Валландер заметил, что она очень прямодушна. Не в пример ему, озабоченному собственным профилем.
- Почему же все кончалось ничем? - спросил он.
- Не тот человек. Не те шутки. Не те взгляды. Иллюзорные надежды. Чванство на пустом месте. Неумение пить. Да все, что угодно, может пойти наперекосяк.
- Небось уже подметила во мне кучу изъянов?
- Выглядишь ты, по крайней мере, симпатично.
- Добродушным полицейским меня редко когда считают. Хотя и злобным, пожалуй, тоже не находят.
В ту же секунду ему пришла на ум газетная фотография. Изобличающая жестокого истадского полицейского, который бьет беззащитных малолеток. Интересно, она видела этот снимок?
Впрочем, за те несколько часов, что они провели за столиком в баре, она об этой фотографии ни разу не упомянула. И Валландер мало-помалу уверился, что она ее не видела; наверно, она из тех, кто крайне редко заглядывает в вечерние газеты. Он сидел со стаканом минеральной воды, мечтая тяпнуть чего-нибудь покрепче. Она пила вино, и оба разговаривали. Эльвира Линдфельдт спросила, каково это - работать в полиции. Валландер постарался ответить как можно правдивее. Но заметил, что нет-нет да и подчеркивает трудности своей работы. Будто ищет сочувствия, причем без всяких на то оснований.
С другой стороны, ее вопросы казались весьма продуманными. Иногда неожиданными. Ему пришлось поднапрячься, чтобы ответы были мало-мальски содержательными.

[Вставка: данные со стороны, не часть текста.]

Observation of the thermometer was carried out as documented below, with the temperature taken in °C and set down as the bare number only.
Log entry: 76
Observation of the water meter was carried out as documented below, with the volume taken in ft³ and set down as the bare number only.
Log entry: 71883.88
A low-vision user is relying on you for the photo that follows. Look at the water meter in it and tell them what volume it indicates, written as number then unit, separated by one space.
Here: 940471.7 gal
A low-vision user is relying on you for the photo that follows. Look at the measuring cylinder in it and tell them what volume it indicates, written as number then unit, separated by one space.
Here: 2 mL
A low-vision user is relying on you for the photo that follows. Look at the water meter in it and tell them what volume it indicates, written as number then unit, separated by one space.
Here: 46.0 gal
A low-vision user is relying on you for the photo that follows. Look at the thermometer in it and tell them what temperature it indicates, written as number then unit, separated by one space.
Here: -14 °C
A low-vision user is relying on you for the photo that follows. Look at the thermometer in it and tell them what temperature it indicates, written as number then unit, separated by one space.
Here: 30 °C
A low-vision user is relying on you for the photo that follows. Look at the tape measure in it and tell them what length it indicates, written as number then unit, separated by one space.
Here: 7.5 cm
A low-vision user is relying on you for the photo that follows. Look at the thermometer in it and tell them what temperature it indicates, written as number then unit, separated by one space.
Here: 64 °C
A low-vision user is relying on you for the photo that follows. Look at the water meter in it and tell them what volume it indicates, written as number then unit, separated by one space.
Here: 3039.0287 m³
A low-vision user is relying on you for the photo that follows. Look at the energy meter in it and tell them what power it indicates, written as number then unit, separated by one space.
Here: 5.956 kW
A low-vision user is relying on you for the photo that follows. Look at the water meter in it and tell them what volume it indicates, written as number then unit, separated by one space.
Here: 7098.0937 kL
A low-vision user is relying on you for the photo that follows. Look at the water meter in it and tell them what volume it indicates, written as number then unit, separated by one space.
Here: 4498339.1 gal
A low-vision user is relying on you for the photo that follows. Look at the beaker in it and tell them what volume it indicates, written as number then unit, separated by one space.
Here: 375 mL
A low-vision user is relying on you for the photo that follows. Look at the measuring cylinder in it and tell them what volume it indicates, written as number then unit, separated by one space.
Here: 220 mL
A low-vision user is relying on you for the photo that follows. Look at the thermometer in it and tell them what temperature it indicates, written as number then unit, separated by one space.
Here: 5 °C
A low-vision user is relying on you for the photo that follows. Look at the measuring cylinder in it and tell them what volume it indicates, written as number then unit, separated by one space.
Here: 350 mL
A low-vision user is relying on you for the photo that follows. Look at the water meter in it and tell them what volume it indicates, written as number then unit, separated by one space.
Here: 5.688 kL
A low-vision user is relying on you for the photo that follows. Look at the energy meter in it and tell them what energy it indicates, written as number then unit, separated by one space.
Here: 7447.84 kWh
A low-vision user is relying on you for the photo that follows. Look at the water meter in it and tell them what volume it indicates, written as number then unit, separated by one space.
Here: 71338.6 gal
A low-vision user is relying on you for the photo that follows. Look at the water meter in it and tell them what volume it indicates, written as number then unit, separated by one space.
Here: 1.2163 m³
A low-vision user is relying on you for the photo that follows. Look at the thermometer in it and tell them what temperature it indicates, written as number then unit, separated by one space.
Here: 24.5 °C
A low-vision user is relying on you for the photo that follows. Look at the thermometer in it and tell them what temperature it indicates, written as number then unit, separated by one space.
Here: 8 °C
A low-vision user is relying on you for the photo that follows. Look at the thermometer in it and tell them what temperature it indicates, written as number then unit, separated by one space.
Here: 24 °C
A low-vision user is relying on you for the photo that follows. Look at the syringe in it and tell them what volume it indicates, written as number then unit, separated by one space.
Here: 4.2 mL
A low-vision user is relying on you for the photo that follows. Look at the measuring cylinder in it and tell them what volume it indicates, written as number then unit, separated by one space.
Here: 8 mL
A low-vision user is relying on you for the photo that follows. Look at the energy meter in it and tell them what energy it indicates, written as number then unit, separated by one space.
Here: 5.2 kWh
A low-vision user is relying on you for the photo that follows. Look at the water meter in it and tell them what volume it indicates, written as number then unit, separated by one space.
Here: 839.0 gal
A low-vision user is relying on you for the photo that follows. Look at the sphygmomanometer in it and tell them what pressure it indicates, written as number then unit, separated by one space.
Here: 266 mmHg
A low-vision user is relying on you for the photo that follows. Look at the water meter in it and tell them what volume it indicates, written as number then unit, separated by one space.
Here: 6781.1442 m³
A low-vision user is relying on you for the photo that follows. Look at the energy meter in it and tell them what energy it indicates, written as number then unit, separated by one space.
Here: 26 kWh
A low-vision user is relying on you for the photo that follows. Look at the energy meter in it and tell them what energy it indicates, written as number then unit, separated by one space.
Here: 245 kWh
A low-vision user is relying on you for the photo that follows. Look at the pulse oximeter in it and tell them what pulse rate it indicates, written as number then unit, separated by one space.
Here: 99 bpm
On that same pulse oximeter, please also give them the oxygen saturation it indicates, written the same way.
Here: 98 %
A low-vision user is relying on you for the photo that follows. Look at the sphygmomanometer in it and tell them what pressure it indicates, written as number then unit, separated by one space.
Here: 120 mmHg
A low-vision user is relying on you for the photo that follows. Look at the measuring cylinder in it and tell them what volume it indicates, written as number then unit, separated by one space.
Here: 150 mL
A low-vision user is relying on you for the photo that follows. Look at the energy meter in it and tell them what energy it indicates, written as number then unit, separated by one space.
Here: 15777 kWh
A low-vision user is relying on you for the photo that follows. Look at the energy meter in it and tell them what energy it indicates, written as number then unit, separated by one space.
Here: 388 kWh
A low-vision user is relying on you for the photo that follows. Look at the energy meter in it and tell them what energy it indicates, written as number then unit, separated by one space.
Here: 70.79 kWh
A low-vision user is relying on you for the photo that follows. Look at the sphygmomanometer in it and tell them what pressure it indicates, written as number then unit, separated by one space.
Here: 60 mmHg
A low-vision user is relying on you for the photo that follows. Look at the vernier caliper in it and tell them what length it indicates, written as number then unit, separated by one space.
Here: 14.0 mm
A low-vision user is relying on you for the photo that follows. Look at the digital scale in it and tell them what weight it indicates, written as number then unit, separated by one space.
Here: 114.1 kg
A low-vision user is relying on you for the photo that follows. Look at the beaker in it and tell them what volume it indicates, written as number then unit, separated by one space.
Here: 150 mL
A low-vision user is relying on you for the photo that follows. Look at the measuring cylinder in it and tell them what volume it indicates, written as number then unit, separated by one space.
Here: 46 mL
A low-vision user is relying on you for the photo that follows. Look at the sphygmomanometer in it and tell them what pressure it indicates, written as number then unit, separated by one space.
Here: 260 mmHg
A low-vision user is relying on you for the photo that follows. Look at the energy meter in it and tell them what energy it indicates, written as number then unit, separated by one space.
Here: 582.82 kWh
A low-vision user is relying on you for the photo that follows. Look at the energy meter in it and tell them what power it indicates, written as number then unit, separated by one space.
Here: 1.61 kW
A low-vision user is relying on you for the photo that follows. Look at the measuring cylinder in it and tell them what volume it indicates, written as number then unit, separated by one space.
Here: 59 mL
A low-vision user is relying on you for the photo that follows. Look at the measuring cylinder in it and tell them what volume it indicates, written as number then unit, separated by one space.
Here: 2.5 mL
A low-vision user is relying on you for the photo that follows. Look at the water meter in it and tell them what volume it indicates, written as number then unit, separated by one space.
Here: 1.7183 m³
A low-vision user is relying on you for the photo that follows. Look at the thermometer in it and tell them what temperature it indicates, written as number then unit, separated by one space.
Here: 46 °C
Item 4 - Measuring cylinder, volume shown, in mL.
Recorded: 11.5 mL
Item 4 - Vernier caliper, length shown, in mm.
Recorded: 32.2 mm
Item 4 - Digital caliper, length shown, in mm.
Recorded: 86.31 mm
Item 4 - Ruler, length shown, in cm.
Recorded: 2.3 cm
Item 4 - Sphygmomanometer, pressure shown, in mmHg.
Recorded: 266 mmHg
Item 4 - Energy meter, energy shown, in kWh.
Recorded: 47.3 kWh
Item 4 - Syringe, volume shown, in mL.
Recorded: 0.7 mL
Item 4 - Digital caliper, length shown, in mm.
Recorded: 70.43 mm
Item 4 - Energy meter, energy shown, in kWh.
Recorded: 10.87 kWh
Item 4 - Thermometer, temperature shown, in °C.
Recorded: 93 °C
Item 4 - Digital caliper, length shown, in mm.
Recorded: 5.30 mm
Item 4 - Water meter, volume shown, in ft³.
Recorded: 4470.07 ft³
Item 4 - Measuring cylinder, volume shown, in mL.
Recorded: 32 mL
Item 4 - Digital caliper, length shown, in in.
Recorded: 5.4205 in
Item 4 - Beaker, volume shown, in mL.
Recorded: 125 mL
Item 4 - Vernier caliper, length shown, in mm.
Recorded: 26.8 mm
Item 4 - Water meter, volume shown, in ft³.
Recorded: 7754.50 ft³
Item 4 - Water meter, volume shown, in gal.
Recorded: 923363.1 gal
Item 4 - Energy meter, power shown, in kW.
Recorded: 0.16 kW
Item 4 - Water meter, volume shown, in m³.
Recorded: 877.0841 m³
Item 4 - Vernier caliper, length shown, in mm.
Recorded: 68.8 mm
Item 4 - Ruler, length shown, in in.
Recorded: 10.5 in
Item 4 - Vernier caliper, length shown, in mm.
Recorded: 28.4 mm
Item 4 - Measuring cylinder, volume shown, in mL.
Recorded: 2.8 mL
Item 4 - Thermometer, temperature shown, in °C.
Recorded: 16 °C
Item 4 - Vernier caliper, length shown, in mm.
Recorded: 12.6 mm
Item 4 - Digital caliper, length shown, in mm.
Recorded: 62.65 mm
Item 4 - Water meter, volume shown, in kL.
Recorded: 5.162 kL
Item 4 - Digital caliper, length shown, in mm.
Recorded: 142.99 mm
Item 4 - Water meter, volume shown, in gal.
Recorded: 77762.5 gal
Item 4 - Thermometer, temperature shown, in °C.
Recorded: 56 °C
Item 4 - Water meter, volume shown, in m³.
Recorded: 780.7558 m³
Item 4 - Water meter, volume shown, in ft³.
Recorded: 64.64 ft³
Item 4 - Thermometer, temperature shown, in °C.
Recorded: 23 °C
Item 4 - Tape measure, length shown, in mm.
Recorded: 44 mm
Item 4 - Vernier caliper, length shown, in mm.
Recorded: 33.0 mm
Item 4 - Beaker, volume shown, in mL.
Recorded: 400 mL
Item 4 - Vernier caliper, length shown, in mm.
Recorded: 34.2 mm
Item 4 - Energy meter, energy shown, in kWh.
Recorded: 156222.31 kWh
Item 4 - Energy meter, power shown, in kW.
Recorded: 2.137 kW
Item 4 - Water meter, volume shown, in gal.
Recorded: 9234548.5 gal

Рассказала она и кое-что о своей работе. Экспедиционная контора, где она служила, занималась, в частности, перевозками домашнего скарба шведских миссионеров, отправляющихся в широкий мир или возвращающихся на родину. Постепенно он понял, что на ней лежит большая ответственность и что начальник ее, как правило, где-то в отъезде. По всей видимости, она была вполне довольна своей работой.
Время шло быстро. Одиннадцать миновало, когда Валландер вдруг обнаружил, что рассказывает ей о своем неудачном браке с Моной. О том, как слишком поздно уразумел, что происходит. Хотя Мона много раз предупреждала его и сам он много раз обещал, что все изменится. Но однажды все кончилось. Безвозвратно. И общего будущего у них не было. Осталась Линда. И масса путаных, частью мучительных воспоминаний, с которыми он до сих пор до конца не разобрался. Эльвира Линдфельдт слушала внимательно, серьезно и словно бы ободряюще.
- А после? - спросила она, когда он умолк. - Как я понимаю, ты уже много лет в разводе?
- Жизнь подолгу бывала довольно унылой, - ответил он. - Некоторое время я встречался с одной латышкой из Риги, ее звали Байба. Надеялся, что мы будем вместе, и, по-моему, она разделяла мои надежды. Но ничего не вышло.
- Почему?
- Она хотела остаться в Риге. А я хотел, чтобы она переехала сюда. Планы строил. Загородный дом. Собака. Другая жизнь.
- Может, планы были чересчур грандиозные, - задумчиво сказала она. - Приходится расплачиваться.
У Валландера возникло ощущение, что он сказал слишком много. Выдал себя. А может, и Мону, и Байбу. Но женщина, сидевшая чуть наискось от него, внушала большое доверие.